On Friday I shared a bit with the Come As You Are (CAYA) worship at Arlington Heights UMC at 6:30pm on John 20. The previous post gave a glimpse as to where I was headed and I anyone who took the time to consider the juxtaposition of John and Genesis.
I keep coming back to the different responses of Abel and Jesus. Both were unjustly killed. Both were men of God. But the thing is Abel cried out to God from the ground. The slaves of Egypt cried out to God for the injustices which were being brought upon them. The people of Sodom and Gomorrah cried out to God for the injustices happening there. Throughout time, many humans cry out to God for revenge. But this is where Jesus is so remarkably different.

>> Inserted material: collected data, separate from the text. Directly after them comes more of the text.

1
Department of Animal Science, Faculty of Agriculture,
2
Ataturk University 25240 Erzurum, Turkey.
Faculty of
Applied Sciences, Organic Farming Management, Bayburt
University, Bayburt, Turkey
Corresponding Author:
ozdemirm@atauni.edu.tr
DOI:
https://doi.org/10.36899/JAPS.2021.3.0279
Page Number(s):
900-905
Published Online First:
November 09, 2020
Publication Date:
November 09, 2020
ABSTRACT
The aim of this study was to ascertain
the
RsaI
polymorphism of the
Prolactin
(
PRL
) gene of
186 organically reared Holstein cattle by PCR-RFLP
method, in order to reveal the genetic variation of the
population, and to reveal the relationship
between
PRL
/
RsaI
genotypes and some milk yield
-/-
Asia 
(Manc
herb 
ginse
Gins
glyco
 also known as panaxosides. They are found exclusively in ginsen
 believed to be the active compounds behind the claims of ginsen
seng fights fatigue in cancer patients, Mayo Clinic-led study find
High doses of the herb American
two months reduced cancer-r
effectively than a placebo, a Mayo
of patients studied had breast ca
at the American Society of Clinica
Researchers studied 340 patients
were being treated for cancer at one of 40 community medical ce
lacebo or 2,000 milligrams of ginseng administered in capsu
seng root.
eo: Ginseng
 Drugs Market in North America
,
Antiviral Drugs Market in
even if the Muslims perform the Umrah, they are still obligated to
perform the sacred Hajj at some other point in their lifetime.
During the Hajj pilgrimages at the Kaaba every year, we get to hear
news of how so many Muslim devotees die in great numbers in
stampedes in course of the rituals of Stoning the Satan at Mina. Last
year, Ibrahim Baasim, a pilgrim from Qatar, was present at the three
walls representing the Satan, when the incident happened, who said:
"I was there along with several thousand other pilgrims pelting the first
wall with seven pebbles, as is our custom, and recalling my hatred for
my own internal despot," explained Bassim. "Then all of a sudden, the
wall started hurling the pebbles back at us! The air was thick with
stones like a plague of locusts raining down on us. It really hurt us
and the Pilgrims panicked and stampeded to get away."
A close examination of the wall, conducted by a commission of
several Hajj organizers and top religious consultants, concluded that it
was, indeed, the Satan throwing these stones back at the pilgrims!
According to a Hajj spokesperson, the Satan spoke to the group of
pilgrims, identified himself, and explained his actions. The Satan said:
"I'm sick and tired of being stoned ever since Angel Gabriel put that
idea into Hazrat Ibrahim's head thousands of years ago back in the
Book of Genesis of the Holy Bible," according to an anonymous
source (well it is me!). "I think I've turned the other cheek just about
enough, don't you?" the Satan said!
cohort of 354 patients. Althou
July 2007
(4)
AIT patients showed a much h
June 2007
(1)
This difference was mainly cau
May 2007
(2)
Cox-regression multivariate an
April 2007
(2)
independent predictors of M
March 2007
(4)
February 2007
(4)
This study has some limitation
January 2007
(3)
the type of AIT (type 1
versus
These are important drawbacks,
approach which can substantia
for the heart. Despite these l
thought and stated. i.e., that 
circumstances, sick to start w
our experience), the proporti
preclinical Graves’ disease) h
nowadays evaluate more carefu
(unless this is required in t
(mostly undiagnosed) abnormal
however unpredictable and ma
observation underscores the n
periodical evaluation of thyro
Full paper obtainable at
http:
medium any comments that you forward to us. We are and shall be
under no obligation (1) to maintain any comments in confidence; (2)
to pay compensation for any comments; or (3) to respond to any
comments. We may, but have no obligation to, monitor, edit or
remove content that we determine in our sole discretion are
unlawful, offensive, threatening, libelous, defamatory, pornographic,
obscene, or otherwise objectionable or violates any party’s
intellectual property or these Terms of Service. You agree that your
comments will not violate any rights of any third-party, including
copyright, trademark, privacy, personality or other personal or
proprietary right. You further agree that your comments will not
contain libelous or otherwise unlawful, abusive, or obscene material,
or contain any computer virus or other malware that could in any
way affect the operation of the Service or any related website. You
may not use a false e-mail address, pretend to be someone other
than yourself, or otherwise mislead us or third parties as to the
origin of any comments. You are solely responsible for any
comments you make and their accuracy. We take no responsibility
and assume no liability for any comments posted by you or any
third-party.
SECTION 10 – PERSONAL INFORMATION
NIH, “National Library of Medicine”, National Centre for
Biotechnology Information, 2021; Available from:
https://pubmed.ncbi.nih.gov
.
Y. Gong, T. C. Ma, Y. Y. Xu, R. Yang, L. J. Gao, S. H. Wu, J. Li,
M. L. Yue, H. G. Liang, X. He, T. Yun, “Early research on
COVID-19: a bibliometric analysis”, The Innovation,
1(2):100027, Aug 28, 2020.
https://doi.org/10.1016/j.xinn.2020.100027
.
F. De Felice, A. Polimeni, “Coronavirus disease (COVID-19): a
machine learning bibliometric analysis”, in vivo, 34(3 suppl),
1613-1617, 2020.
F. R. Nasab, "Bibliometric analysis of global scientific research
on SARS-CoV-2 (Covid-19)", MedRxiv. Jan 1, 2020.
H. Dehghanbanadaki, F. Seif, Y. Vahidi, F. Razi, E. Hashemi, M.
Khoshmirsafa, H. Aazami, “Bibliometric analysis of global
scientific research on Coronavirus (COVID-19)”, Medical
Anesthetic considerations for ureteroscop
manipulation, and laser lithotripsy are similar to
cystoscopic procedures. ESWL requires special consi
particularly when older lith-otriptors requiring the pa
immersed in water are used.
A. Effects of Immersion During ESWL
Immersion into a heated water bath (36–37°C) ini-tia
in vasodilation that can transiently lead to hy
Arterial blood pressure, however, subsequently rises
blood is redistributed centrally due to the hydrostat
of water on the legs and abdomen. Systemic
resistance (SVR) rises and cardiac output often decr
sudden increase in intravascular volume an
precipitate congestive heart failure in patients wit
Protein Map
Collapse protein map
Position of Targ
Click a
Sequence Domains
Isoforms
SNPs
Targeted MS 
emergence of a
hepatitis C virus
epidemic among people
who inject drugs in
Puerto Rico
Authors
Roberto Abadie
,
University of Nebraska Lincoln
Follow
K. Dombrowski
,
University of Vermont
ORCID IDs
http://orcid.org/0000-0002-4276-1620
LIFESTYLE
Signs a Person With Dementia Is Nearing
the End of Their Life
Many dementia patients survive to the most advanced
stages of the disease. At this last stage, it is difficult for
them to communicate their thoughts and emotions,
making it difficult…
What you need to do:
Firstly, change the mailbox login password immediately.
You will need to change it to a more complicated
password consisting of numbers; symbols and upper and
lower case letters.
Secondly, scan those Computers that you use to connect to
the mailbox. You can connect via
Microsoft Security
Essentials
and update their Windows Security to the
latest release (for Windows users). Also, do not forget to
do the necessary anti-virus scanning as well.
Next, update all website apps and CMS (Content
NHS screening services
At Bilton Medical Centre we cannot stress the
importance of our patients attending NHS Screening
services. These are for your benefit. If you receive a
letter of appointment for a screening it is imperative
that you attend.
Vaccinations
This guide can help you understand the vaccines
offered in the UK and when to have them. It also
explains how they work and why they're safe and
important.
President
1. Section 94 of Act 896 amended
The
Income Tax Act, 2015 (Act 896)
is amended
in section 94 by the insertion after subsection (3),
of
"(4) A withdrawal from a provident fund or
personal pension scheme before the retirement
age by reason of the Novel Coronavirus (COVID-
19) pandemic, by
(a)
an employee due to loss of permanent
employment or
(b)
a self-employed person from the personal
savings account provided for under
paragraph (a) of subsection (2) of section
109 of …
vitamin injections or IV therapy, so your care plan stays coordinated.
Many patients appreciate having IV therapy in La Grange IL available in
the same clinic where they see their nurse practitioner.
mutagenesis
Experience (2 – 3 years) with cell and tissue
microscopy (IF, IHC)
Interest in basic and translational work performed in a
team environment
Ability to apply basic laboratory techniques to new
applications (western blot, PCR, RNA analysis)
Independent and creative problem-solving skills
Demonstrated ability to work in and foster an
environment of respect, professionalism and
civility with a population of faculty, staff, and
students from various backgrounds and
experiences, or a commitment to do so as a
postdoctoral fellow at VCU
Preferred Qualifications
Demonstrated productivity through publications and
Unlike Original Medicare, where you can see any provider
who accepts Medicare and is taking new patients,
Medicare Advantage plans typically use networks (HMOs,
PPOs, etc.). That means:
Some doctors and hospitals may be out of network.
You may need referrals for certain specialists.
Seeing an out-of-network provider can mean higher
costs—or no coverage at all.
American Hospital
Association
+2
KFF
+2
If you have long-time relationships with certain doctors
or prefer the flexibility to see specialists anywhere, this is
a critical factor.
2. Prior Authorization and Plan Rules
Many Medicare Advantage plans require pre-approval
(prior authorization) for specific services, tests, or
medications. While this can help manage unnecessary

The first words out of his mouth is not words of revenge, but "Peace".
He is killed like all the other victims of the world but he declares peace and forgiveness. Which seems like no big deal because, well lets face it, it is Jesus. That is what he is supposed to do.
But when we actually see this sort of thing happening it gets mass media coverage and people are shocked. For instance, several years ago when a shooter killed several Amish children in a school, the Amish community gathered together and went to the home of the shooter's family and ministered to them. They forgave the shooter. While some in the world were paralyzed and others cried for the heads of gun manufactures or legislators, the Amish forgave. The media and the world was shocked.
That is the type of shock that must have come over the disciples in that upper room. Perhaps that is what Thomas and the others could not believe. Not the resurrection, but the commandment to forgive.